En Corée du Sud, la consommation de médicaments comme le Viagra est très répandue. De précédentes études avaient déjà estimé que près du quart des Sud-Coréens âgés de 30 à 39 ans souffraient de dysfonction érectile. Et les 20 plus grosses compagnies pharmaceutiques sud-coréennes ont vendu en 2019 pour 133 millions de dollars de médicaments utilisant la PDE-5i.

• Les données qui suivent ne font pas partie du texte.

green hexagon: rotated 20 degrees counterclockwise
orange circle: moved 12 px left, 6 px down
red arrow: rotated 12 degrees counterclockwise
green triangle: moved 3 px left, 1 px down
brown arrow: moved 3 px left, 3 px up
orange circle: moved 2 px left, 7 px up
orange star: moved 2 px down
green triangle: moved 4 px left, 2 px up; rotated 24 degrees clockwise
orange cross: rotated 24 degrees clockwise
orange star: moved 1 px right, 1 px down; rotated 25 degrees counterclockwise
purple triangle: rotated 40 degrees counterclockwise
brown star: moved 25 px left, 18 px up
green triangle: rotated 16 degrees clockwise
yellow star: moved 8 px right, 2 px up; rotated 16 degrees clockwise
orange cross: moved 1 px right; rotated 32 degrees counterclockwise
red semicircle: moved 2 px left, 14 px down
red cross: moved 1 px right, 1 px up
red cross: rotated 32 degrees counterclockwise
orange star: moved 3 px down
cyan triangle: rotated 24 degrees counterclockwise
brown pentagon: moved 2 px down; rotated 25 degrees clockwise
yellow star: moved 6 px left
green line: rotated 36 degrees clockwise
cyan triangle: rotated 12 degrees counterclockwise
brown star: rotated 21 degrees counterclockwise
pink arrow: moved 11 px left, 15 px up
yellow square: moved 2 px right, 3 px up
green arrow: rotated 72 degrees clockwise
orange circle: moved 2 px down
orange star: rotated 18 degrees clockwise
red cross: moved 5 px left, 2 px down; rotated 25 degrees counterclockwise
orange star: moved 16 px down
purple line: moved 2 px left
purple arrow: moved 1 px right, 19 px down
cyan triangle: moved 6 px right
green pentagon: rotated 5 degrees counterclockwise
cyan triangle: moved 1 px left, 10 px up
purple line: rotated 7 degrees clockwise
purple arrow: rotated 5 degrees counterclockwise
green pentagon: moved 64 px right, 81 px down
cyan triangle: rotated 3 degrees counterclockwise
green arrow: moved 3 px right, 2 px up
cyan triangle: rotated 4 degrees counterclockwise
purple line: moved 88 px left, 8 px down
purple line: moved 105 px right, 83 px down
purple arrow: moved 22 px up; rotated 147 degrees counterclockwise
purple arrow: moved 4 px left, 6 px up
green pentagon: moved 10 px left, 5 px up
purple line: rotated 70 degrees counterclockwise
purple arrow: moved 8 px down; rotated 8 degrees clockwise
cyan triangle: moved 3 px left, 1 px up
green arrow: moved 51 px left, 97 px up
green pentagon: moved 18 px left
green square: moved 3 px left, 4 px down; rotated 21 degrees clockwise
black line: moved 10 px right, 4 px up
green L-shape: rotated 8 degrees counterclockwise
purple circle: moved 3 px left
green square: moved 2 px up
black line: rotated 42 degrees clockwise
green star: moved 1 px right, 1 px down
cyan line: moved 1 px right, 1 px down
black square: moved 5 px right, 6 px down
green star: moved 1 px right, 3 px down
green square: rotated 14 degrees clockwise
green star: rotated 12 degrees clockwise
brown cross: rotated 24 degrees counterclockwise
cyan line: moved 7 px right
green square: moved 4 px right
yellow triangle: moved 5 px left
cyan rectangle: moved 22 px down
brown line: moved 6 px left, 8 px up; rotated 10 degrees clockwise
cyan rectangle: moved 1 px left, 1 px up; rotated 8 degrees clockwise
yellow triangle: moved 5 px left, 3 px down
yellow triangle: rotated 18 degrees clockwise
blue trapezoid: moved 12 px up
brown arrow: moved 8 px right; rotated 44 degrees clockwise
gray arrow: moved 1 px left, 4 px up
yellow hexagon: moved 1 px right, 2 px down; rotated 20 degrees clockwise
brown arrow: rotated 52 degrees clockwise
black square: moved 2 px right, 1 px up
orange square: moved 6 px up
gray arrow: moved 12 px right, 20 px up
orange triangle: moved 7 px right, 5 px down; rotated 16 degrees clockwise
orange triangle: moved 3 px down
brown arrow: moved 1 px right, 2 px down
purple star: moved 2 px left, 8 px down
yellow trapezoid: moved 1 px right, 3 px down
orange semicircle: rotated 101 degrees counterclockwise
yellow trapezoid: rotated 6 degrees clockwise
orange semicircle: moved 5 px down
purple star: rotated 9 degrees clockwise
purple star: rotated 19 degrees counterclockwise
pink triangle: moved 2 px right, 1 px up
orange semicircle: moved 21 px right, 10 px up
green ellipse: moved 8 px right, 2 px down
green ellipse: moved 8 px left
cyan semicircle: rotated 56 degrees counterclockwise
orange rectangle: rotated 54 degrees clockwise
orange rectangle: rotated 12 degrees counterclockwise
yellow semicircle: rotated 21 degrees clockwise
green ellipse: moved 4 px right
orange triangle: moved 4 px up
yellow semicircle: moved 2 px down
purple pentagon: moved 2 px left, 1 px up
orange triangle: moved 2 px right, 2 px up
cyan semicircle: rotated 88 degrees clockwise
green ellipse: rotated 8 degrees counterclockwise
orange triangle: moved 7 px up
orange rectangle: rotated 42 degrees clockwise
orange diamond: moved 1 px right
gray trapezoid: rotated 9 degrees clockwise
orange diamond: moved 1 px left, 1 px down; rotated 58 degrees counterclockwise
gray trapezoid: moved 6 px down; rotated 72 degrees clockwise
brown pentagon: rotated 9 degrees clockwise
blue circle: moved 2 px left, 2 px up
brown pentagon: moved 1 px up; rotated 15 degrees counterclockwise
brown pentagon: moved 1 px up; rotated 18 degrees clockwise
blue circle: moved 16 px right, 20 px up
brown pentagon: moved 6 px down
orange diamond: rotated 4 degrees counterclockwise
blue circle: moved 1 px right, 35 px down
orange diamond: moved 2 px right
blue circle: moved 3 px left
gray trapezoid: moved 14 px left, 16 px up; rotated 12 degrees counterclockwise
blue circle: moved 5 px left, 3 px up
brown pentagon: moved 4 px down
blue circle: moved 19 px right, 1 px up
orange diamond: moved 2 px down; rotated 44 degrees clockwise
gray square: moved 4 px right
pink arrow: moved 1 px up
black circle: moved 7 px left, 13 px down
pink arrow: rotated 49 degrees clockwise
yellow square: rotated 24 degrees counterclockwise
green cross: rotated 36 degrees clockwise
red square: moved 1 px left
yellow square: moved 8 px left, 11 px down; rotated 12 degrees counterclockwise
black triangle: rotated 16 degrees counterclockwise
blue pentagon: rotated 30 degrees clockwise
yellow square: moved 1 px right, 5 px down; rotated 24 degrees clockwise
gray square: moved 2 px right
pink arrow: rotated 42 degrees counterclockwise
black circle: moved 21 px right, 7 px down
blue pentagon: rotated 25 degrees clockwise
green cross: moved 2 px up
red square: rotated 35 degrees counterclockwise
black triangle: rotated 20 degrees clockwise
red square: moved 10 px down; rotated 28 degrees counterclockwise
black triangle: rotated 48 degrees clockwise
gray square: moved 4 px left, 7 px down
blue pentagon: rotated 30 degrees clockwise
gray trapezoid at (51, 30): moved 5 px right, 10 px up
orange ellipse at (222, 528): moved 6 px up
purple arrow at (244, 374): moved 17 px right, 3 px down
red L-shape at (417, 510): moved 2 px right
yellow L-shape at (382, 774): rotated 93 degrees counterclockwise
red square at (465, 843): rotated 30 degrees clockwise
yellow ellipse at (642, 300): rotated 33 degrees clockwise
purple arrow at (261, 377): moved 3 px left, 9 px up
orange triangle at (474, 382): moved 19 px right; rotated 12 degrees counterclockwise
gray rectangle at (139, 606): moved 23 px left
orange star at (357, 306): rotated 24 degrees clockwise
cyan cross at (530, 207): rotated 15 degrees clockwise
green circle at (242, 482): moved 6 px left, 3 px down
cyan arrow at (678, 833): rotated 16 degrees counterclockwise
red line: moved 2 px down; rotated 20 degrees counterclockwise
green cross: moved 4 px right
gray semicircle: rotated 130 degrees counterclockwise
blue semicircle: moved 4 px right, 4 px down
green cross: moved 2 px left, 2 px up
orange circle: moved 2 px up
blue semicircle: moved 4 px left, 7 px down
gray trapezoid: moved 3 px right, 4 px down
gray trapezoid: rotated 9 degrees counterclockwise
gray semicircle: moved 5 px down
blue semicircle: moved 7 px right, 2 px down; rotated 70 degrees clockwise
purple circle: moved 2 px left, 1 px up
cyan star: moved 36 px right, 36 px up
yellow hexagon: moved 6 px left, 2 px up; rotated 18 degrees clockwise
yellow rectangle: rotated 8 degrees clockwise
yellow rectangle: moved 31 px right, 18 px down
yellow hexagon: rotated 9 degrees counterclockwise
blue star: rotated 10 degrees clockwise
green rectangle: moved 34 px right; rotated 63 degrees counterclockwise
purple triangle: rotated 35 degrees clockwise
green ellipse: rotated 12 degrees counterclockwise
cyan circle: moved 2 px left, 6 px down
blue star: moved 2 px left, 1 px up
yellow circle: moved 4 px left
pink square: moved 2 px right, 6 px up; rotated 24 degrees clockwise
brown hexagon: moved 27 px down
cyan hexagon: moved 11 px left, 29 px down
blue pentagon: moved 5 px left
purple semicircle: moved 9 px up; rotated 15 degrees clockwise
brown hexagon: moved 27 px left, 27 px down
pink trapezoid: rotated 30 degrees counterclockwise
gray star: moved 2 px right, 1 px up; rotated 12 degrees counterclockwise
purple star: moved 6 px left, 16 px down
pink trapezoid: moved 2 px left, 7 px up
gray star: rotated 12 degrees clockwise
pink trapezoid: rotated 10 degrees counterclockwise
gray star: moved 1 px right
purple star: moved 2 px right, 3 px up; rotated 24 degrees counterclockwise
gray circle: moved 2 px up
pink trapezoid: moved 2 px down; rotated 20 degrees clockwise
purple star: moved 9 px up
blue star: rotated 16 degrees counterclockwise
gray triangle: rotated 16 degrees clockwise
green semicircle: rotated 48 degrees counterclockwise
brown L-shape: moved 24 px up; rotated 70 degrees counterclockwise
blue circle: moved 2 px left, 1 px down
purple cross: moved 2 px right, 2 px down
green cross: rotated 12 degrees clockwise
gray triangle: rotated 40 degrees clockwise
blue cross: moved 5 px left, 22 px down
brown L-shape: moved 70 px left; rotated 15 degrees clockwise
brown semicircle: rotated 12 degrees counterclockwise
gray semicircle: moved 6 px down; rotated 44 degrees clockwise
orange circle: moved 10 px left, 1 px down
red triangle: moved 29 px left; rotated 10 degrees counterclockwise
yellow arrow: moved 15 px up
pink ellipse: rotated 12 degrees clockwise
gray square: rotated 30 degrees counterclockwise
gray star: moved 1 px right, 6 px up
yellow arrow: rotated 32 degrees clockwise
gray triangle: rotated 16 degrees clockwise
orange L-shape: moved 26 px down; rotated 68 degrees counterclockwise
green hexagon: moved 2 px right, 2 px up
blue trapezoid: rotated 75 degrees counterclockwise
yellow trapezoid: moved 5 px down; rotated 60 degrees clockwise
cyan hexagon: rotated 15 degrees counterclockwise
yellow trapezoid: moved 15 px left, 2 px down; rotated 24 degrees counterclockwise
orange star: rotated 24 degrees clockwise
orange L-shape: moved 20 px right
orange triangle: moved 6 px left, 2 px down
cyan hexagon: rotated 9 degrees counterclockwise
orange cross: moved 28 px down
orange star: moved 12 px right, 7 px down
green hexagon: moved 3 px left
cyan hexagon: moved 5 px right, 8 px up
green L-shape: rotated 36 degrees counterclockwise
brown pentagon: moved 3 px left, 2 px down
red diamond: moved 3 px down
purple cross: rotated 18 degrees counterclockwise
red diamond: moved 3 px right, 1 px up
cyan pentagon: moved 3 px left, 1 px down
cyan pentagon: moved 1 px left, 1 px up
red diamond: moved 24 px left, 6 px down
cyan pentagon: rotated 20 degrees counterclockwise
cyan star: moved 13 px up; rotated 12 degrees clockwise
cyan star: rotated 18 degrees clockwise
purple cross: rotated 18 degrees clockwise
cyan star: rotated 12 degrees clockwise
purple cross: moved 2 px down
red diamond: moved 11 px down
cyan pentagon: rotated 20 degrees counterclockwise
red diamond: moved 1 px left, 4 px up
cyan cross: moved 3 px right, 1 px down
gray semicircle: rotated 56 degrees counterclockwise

Des résidus chimiques dans l'environnement ?

Mais si l’information prête à sourire, elle préoccupe aussi les scientifiques, qui redoutent que la présence de ces molécules dans l'eau n'augmente à l'avenir et contamine l’environnement.

Car les chercheurs ont aussi traqué la présence de traces du médicament en amont et en aval de deux usines de traitements des eaux de la capitale, ainsi que dans le cours d'eau récupérant les eaux. Résultat : les usines de traitements des eaux n'étaient "pas capables de traiter" la quantité de résidus chimiques.

"La PDE-5i dans les eaux usées est à peine traitée par les usines et, au final, rejetée dans l'environnement", observent les chercheurs. Et "compte-tenu de la croissance du marché, on s'attend à ce que davantage de PDE-5i se retrouve dans l'environnement dans les zones urbaines", s'inquiètent-ils enfin.